I picked up the phone and the first words were, “When’s this rain gonna stop?” Actually, there was another word between this and rain, but you get the point.
A friend of mine, from California, was in New York City. It was a quick trip to visit his dad and have a business meeting. I said I’d see him after dinner.
I left Connecticut around 8:30 and headed toward the Turnpike. Though it had been raining earlier, skies had become partly cloudy. The 100 mile trip to the city was a breeze.
I drove down the FDR Drive with the East River and Roosevelt Island on my left. The buildings of Manhattan were blocked on my right, but it didn’t matter – it’s a beautiful ride on an awful road.
I called my mom on the cellphone. More than anyone, I share my love of Manhattan with her. Given her druthers, that’s where she’d be living. Me too.
My friend’s dad’s apartment is right off the FDR. I got off the exit and turned down into the basement garage, less than 100 feet away.
This is a very expensive building on one of New York’s best known streets. In fact, this neighborhood is best known by the street’s name.
As I waited, the parking attendant pulled a huge Bentley from its space. A diminutive woman and her equally small husband walked toward the car. She looked familiar.
I stared at her and she looked back. Then it hit me – Judge Judy.
I don’t have something pithy to say to everyone I meet, but this was Judge Judy. I told her I followed her on-the-air every day and then explained how I was on the news in Connecticut.
My camera was hanging on my neck, so I asked for a photo. She was very gracious. I suppose she isn’t often asked for a photo in the garage of her apartment building!
I walked out of the garage and around the block to the building’s main entrance. Residents have a key card. I was just visiting.
A doorman stood guard in front of a bank of security monitors. After a quick call to clear me, I was in.
Years ago this was a ‘full service’ building. It is probably the last place I rode an elevator that had an elevator operator (even though it was a self service elevator). Those days are gone. Even the well to do have to cut back a little.
My friend and I decided to go for coffee. That’s one of the nice things about Manhattan. You want coffee – it’s a short walk away.
In fact everything in Manhattan is close by and it’s very walkable. I’ve joked in the past, New York is the only city in America with 24 hour room service.
It’s true! You can easily get Chinese food delivered at 3:00 AM.
The coffee, in a small Italian place under the shadow of the 59th Street Bridge, was fine. The company was better.

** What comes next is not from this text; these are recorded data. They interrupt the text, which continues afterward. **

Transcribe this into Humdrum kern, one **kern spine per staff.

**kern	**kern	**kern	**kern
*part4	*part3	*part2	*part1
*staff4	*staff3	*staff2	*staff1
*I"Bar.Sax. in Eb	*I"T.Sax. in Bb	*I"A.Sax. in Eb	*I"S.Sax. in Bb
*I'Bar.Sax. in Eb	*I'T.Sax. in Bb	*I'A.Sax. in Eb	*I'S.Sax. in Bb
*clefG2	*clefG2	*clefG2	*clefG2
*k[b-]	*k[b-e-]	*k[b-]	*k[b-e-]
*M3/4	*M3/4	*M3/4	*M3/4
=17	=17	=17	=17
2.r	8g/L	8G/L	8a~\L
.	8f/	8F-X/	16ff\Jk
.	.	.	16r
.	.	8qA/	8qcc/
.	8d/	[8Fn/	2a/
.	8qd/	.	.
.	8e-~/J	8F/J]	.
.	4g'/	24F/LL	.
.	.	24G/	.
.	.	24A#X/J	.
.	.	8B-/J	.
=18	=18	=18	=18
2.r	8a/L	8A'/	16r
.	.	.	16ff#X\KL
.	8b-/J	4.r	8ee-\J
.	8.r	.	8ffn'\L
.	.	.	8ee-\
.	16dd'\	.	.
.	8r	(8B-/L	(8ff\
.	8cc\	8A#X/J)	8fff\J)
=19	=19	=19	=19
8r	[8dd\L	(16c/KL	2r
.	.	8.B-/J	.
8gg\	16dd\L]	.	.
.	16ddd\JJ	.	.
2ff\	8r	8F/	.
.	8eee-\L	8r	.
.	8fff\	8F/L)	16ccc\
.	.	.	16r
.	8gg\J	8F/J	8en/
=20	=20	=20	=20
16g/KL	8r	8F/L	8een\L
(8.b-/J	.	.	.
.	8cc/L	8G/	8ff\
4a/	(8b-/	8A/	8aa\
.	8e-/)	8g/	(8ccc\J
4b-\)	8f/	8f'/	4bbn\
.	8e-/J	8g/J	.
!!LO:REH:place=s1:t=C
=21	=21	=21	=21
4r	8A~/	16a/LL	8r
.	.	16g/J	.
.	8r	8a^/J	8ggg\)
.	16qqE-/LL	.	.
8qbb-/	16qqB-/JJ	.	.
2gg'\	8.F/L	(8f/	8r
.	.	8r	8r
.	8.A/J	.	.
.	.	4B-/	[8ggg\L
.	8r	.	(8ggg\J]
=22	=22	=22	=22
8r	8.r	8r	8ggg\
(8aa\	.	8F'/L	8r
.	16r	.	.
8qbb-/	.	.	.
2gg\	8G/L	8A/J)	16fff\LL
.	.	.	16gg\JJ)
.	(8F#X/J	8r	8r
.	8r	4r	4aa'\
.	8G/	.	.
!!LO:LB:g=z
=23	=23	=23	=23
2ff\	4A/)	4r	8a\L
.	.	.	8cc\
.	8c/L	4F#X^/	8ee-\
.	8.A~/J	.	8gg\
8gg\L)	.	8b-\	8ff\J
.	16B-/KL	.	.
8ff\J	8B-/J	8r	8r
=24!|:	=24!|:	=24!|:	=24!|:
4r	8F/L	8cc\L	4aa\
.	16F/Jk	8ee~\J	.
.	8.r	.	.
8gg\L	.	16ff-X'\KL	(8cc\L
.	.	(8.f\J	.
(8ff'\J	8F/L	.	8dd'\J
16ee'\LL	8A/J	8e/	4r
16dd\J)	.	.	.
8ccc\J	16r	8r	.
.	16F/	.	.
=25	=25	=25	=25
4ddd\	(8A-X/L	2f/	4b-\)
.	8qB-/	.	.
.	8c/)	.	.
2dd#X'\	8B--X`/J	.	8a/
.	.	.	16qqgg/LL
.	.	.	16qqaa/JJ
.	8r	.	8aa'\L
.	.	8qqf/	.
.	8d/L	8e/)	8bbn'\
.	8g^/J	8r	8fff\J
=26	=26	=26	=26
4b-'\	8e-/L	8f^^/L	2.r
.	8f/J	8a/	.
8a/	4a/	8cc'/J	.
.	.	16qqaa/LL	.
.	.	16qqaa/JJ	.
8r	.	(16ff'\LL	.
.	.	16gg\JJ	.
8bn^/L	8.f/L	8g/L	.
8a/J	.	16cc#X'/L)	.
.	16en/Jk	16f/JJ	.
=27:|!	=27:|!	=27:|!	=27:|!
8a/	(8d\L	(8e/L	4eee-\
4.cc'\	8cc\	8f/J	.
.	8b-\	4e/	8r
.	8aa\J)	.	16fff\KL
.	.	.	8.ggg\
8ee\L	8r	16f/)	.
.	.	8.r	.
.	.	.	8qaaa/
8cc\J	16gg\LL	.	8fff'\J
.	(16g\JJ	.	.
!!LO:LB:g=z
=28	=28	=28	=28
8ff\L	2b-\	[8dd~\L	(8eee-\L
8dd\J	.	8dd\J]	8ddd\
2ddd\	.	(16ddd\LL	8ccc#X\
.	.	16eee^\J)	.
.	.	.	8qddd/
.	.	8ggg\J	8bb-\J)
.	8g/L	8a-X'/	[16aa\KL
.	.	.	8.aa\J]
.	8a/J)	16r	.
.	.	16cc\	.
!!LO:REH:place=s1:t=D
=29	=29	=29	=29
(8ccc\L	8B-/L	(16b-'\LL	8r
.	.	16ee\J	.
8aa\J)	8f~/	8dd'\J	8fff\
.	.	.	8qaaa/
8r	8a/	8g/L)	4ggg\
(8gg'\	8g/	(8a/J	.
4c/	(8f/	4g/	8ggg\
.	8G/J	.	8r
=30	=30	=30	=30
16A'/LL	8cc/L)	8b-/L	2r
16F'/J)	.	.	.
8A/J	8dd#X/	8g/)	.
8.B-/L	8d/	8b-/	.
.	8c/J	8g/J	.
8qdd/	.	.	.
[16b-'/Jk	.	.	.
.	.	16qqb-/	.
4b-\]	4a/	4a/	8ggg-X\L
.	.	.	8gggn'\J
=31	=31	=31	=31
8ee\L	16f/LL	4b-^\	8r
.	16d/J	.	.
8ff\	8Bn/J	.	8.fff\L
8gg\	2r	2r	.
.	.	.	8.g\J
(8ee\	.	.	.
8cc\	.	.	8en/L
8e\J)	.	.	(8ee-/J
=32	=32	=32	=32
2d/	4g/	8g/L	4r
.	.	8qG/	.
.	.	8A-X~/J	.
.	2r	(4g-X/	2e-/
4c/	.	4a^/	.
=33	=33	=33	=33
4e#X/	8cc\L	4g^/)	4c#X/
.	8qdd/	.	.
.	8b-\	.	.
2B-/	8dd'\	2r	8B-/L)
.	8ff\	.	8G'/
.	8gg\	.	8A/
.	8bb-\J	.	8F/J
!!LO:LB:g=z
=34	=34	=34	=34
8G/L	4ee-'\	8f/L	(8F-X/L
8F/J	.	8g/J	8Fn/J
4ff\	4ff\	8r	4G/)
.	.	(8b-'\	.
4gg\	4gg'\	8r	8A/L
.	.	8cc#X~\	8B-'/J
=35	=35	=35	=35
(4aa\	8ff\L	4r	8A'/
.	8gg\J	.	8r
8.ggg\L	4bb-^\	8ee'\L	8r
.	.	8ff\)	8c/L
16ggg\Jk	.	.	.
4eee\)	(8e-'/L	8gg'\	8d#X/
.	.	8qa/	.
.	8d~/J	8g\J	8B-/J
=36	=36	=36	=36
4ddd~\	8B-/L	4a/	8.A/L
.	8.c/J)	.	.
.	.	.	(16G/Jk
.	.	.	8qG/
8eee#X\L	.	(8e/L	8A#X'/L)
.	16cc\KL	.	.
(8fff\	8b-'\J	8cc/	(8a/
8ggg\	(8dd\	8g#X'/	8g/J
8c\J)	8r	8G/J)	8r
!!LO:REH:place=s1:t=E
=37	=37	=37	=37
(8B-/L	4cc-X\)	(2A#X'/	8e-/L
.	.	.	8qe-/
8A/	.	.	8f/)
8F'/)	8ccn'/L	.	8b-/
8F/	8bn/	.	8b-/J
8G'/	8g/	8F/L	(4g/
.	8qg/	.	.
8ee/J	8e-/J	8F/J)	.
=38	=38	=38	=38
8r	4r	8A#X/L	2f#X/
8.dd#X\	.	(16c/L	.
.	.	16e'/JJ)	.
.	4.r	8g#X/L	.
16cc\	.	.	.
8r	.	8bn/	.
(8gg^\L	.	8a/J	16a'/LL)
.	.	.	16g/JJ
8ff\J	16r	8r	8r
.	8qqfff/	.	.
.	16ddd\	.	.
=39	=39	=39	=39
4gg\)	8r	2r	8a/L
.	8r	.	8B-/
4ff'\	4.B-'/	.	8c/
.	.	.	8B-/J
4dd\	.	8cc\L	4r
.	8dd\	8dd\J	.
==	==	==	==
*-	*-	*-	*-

Since I’m talking about the building, I’ll leave his name out to preserve a little privacy. This is someone I’ve known for nearly 40 years. We have been through good and bad times together.
We’re both happy with life right now – in a good place. Professionally, he’s doing very well, and I couldn’t be more pleased.
We walked back up First Avenue, past a construction site with New York City steam blasting from a subturranean vent. Though already midnight, the city was teaming with activity.
My assessment of New York is probably overly romanticized. My friend, staying in a Manhattan apartment, said he hated it – would be glad to never leave his California home. I shrugged.
I got back to Connecticut a few minutes before 2:00 AM. I suppose that’s a lot of trip to pack into one short evening. I’m glad I did.
2 thoughts on “Into New York For Friday Night”
Funny, I was in Manhattan on Friday night too! The record company I work for is based in NYC and so I spent the day in the office there, then went to a concert at Joe’s Pub in the Public Theater that night. We probably passed each other on 95, since I too got home just before 2:00am. My NYC friends don’t live in such swank buildings, though… 🙂
You remind me of my father and his best friend. They grew up in Jackson Heights, attended Stuyvesant High School, and then moved to the “country”: My dad to Norwalk, and his friend to Ardsley, NY. Throughout their life (they have both passed away), they would occasionally go into the city to wander Manhattan and reminisce about their schooldays.